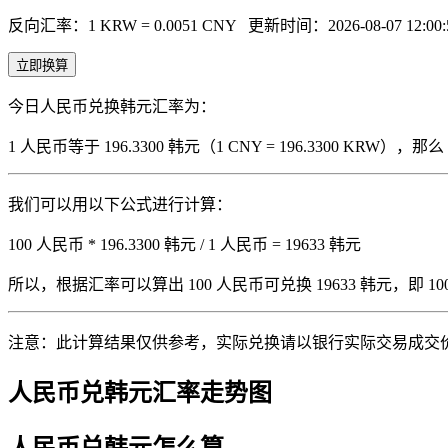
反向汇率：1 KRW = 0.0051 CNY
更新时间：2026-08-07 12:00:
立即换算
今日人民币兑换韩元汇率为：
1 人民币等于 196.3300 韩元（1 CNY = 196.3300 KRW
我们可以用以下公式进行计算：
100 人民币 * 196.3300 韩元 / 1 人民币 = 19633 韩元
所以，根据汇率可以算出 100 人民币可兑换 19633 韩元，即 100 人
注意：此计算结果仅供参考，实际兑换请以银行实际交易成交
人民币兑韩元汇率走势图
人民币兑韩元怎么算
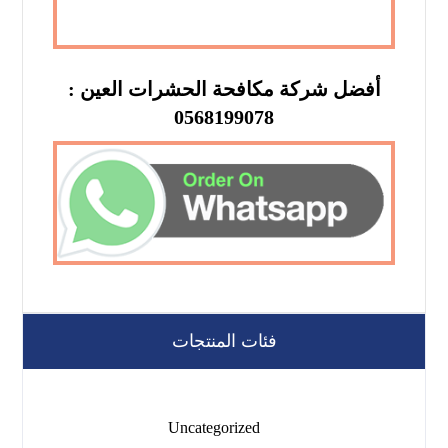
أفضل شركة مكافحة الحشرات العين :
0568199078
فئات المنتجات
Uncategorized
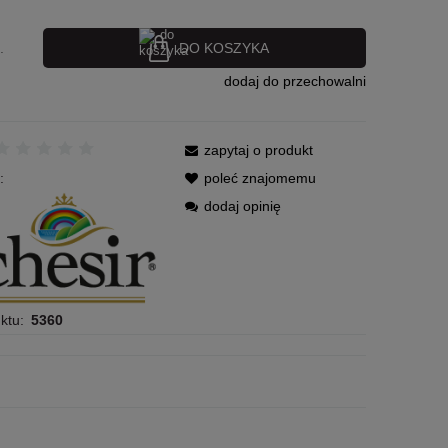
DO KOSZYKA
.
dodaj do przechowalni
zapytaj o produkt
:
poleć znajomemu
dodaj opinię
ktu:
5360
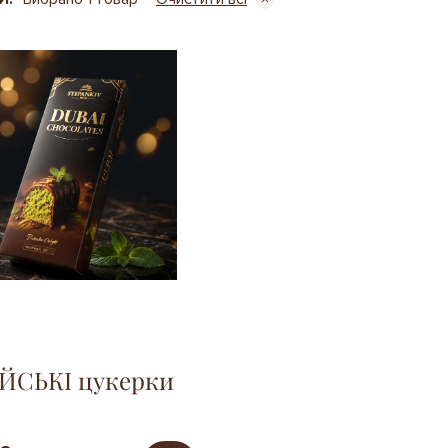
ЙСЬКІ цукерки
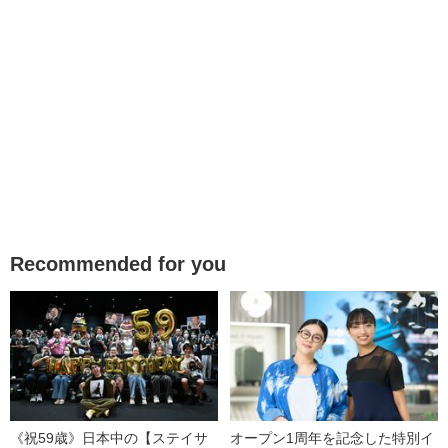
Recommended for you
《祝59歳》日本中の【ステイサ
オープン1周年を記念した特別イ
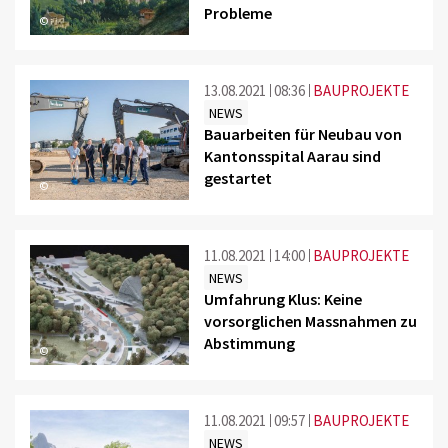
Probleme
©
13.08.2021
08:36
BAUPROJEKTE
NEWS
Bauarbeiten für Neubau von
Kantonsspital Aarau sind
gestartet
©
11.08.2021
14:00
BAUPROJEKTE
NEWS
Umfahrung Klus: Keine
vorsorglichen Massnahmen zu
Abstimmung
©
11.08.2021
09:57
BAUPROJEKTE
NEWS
——————————
*WHAT YOU WILL DO*: Quote verbatim the line containing "vorsorglichen Massnahmen zu" and every line after it through the end of the records above.

*ANSWER TO THIS PROBLEM*:
vorsorglichen Massnahmen zu
Abstimmung
©
11.08.2021
09:57
BAUPROJEKTE
NEWS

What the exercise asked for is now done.